[Records Boundary: Start]

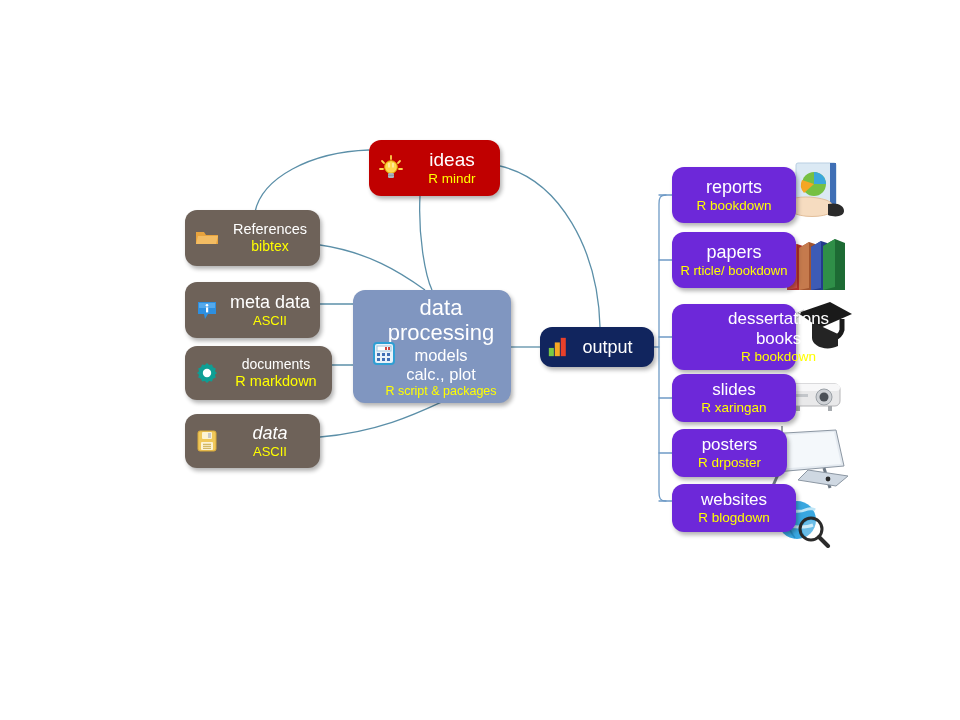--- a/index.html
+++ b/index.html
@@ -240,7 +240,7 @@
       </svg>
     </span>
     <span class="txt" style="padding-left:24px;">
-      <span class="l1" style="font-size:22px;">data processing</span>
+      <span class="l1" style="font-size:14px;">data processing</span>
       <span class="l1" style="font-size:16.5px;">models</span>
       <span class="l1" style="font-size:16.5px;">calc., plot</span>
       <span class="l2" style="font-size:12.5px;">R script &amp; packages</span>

[Records Boundary: End]

**What is required**
Isolate the lines above that contain the word "processing" and copy them.

**Your response**
-      <span class="l1" style="font-size:22px;">data processing</span>
+      <span class="l1" style="font-size:14px;">data processing</span>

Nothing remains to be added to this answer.